- DESCRIPTION OF THE TASK -
Once you find the line with "## Complete Feature Set" in the data that follows, repeat it and every line after it exactly, through the line with "- **Example**: Currently".

(Dataset entries)
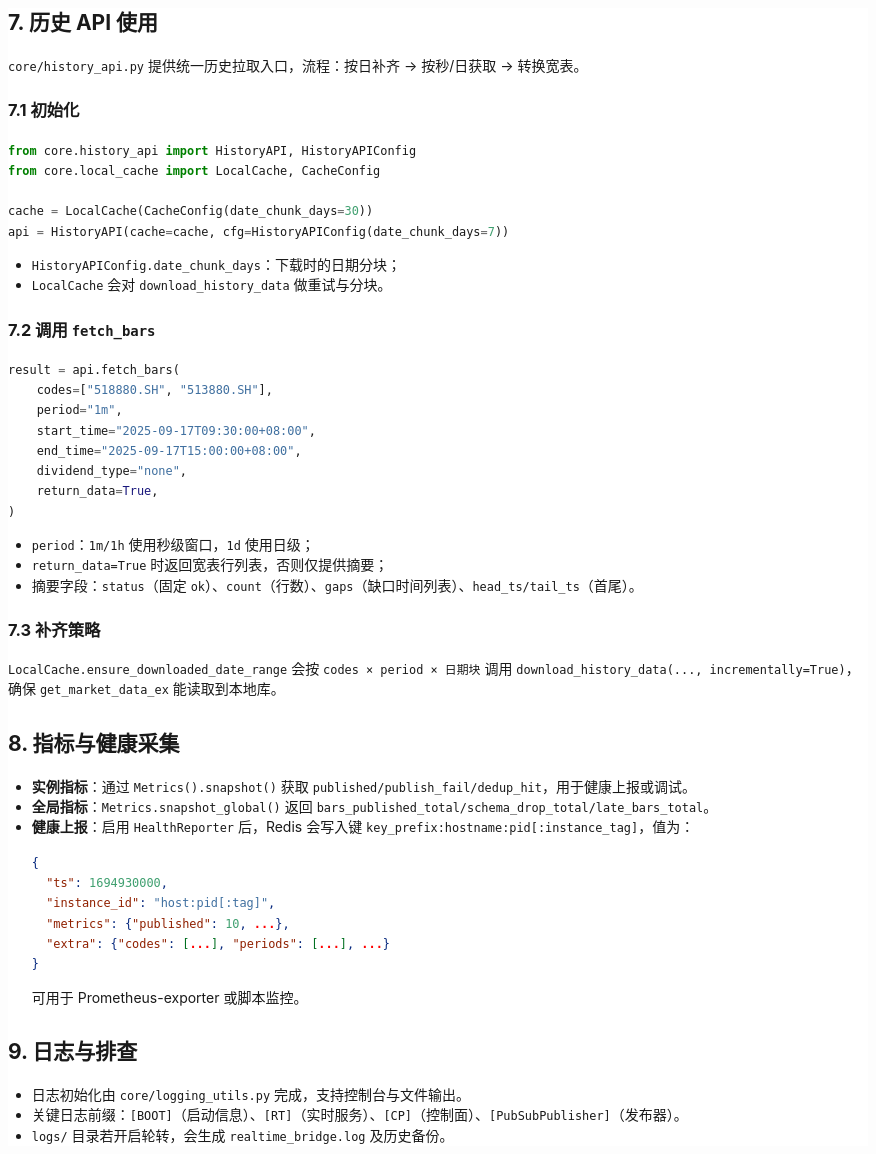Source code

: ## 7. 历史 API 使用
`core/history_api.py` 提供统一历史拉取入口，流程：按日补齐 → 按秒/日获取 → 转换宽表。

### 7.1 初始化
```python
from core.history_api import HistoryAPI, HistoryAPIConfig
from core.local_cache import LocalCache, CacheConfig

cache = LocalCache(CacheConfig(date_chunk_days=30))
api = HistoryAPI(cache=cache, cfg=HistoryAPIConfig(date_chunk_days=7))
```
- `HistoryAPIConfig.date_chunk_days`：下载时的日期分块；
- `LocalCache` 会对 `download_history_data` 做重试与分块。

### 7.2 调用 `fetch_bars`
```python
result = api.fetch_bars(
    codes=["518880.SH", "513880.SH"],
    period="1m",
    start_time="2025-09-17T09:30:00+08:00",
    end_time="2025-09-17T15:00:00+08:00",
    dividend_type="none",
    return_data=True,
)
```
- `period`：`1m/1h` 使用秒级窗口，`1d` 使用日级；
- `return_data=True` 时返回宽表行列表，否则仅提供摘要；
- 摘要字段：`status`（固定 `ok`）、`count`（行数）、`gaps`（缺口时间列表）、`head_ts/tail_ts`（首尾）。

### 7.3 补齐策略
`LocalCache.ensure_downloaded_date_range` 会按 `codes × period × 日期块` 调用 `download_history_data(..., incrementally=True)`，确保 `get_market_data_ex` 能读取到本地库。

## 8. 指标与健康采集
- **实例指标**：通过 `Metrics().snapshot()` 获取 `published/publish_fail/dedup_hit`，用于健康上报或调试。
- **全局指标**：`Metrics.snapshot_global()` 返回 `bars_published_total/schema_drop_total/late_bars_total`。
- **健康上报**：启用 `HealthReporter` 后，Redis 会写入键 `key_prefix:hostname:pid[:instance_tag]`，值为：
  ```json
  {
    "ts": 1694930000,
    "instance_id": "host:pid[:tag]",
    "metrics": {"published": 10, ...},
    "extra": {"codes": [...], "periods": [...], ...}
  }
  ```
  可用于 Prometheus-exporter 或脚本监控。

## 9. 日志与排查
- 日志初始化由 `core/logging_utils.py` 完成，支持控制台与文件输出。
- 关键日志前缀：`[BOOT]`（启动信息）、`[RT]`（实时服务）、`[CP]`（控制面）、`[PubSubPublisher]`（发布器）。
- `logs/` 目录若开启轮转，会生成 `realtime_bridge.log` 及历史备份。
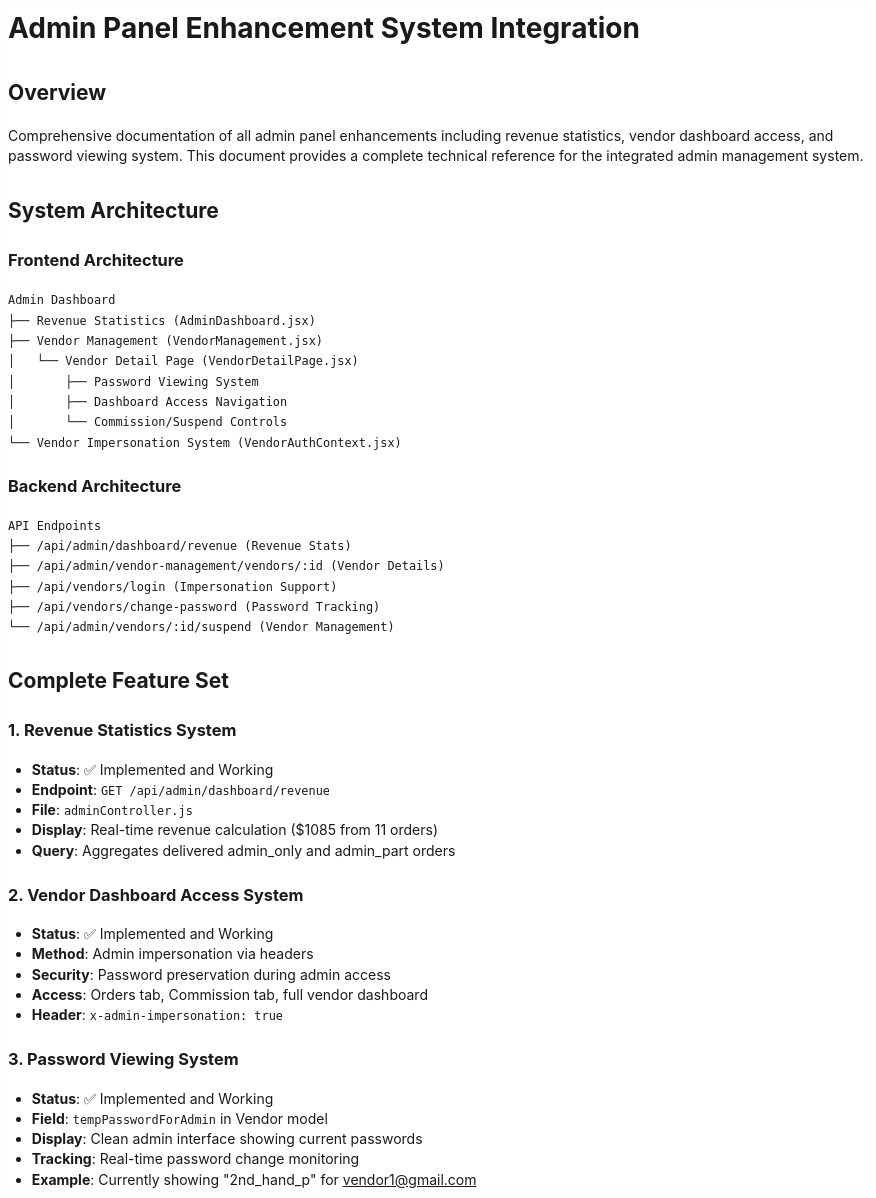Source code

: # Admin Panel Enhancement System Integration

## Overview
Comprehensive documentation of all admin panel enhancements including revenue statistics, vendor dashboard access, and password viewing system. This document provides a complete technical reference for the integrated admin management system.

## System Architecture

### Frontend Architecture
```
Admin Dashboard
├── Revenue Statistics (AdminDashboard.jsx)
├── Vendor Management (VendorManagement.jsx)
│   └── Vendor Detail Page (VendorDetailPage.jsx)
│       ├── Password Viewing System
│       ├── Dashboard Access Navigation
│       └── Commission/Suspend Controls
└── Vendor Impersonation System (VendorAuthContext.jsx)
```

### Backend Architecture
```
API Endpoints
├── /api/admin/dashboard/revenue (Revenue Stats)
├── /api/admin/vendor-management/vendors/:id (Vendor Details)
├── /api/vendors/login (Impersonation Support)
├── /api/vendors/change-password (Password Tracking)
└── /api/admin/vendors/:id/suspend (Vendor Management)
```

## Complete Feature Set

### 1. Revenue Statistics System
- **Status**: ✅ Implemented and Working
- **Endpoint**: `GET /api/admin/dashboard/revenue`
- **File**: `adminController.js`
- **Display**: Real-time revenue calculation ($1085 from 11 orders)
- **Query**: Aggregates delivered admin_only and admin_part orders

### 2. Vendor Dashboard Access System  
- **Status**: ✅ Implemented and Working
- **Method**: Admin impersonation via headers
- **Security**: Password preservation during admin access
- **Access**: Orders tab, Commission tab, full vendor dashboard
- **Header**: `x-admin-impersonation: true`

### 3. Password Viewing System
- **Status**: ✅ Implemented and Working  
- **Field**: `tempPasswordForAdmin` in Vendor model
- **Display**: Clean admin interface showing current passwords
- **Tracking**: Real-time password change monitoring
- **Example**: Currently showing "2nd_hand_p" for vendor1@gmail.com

...

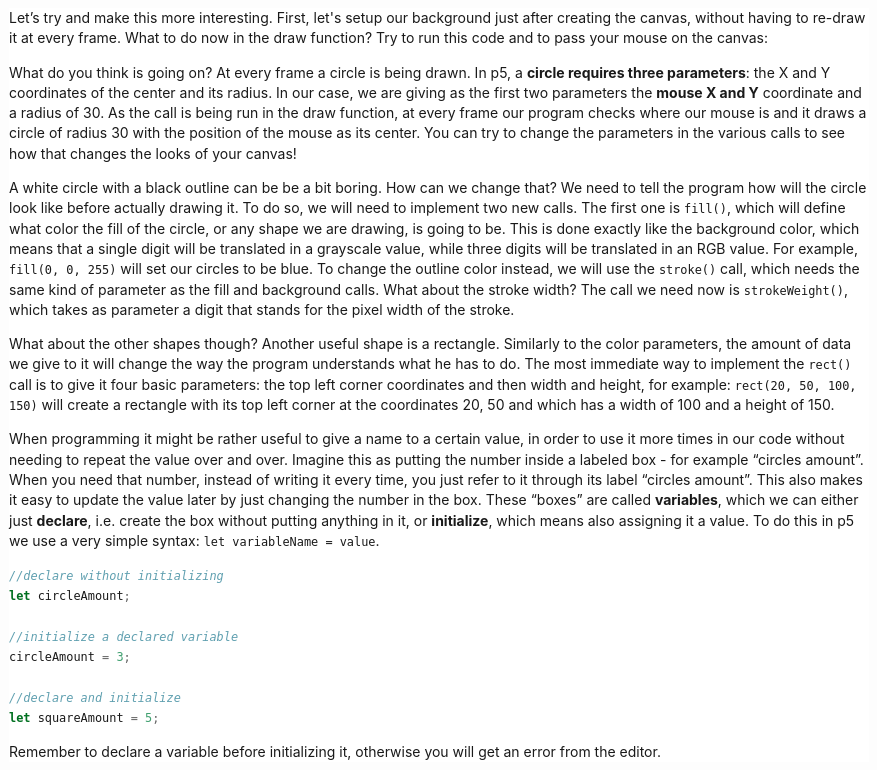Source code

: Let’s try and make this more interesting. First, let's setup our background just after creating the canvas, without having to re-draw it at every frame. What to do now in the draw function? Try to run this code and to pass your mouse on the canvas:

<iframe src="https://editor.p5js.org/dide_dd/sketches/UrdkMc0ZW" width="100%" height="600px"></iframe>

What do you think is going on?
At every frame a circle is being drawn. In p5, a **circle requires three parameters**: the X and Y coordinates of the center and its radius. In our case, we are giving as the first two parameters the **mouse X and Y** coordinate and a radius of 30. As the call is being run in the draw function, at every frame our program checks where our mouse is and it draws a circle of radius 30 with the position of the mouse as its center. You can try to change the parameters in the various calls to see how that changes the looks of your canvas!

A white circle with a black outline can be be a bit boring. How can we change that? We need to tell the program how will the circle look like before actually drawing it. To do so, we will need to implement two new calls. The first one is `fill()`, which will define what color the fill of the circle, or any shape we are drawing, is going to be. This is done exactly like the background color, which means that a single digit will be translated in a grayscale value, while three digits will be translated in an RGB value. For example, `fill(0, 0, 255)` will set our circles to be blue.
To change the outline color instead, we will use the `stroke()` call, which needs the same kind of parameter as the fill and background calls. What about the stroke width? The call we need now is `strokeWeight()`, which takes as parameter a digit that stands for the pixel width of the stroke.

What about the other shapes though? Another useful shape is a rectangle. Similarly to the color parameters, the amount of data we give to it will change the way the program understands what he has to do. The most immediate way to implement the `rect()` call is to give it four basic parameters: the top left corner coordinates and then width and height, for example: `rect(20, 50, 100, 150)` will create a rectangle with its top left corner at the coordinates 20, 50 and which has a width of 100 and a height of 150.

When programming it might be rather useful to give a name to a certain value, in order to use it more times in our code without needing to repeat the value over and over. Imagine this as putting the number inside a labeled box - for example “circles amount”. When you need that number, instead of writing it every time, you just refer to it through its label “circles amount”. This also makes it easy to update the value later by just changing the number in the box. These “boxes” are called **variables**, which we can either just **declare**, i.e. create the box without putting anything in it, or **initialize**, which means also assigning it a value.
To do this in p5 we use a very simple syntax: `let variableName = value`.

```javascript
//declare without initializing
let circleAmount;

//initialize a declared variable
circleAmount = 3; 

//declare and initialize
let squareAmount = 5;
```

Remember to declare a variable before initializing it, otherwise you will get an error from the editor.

- THE COMPLETED TASK -
## Complete Feature Set

### 1. Revenue Statistics System
- **Status**: ✅ Implemented and Working
- **Endpoint**: `GET /api/admin/dashboard/revenue`
- **File**: `adminController.js`
- **Display**: Real-time revenue calculation ($1085 from 11 orders)
- **Query**: Aggregates delivered admin_only and admin_part orders

### 2. Vendor Dashboard Access System  
- **Status**: ✅ Implemented and Working
- **Method**: Admin impersonation via headers
- **Security**: Password preservation during admin access
- **Access**: Orders tab, Commission tab, full vendor dashboard
- **Header**: `x-admin-impersonation: true`

### 3. Password Viewing System
- **Status**: ✅ Implemented and Working  
- **Field**: `tempPasswordForAdmin` in Vendor model
- **Display**: Clean admin interface showing current passwords
- **Tracking**: Real-time password change monitoring
- **Example**: Currently showing "2nd_hand_p" for vendor1@gmail.com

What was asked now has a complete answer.